Reading passage:
Hello Edinburgh, capital of a Scotland that grows in self-confidence and embraces its national identity as it gains more independence from the United Kingdom. Its "Royal Mile" of shops sells instantly recognizable Scottish icons such as tartan and kilts to the more than three million visitors who come every year, attracted by events such as the Edinburgh Festival, the world's largest arts festival.
At a buzzing bar behind the new Scottish Parliament building, the wait staff struggle to keep up with the demand for cocktails and Smorgasbord platters. The whitewood tables are littered with cellphones and PCs, and the young clientele would look at home in almost any other major city. This is modern Edinburgh, whose arts festival is the world’s largest and whose self- confidence is brimming as the capital of a country flirting with full independence from “English” rule.
A mile away, at the top of the Royal Mile, the gates of Edinburgh Castle are guarded by two ancient heroes of Scottish independence. The statues of William Wallace and Robert the Bruce welcome more than 1million visitors every year into a towering fortification originally built to repel invaders. Over the gates themselves is inscribed “Nemo Me Impune Lacessit” (“No- one Provokes Me With Impunity” – the prickly Latin motto of the Scottish Order of the Thistle), a motto also inscribed around the edge of many British pound coins.
To understand Scotland, you have to understand Britain and the tangled relationship with England. “In a recent survey, only 20 per cent of Scots said they felt British,” says local historian Sandy Taylor. “Almost 70 per cent said they felt Scottish. That is a remarkable figure when you consider Scotland has been part of the United Kingdom since 1706.”

Stored rows:
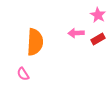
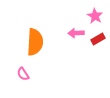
pink star: moved 3 px left, 1 px down
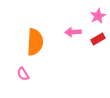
pink star: moved 3 px right; rotated 14 degrees clockwise
pink arrow: moved 3 px left, 1 px up
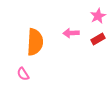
pink arrow: moved 2 px left, 1 px down
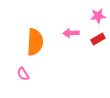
pink star: rotated 21 degrees clockwise
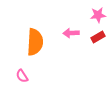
pink star: moved 1 px up
red rectangle: moved 2 px up
pink semicircle: moved 1 px left, 2 px down
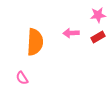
pink semicircle: moved 2 px down
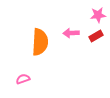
red rectangle: moved 2 px left, 1 px up
orange semicircle: moved 5 px right
pink semicircle: moved 1 px right, 1 px down; rotated 104 degrees clockwise
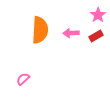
pink star: rotated 28 degrees counterclockwise
orange semicircle: moved 12 px up
pink semicircle: rotated 24 degrees counterclockwise
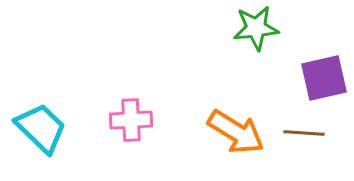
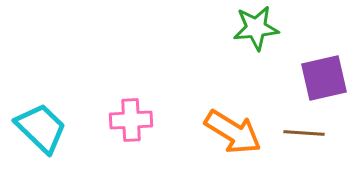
orange arrow: moved 3 px left
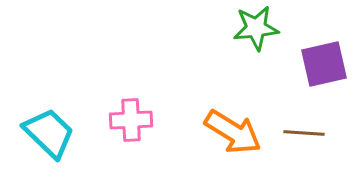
purple square: moved 14 px up
cyan trapezoid: moved 8 px right, 5 px down
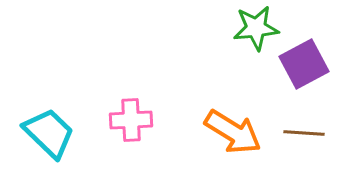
purple square: moved 20 px left; rotated 15 degrees counterclockwise
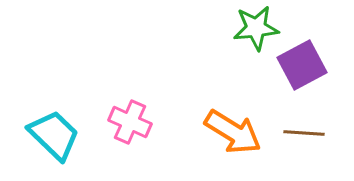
purple square: moved 2 px left, 1 px down
pink cross: moved 1 px left, 2 px down; rotated 27 degrees clockwise
cyan trapezoid: moved 5 px right, 2 px down
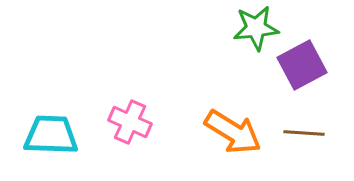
cyan trapezoid: moved 3 px left; rotated 42 degrees counterclockwise
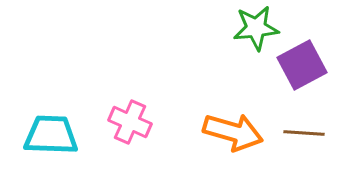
orange arrow: rotated 16 degrees counterclockwise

Work to do: In the Edinburgh text, why does the local historian call the figure of almost 70 per cent remarkable? Answer in one to three sentences. The material has no role in this exercise.

Answer for the task: Almost 70 per cent of Scots in a recent survey said they felt Scottish. The historian finds that remarkable because Scotland has been part of the United Kingdom since 1706.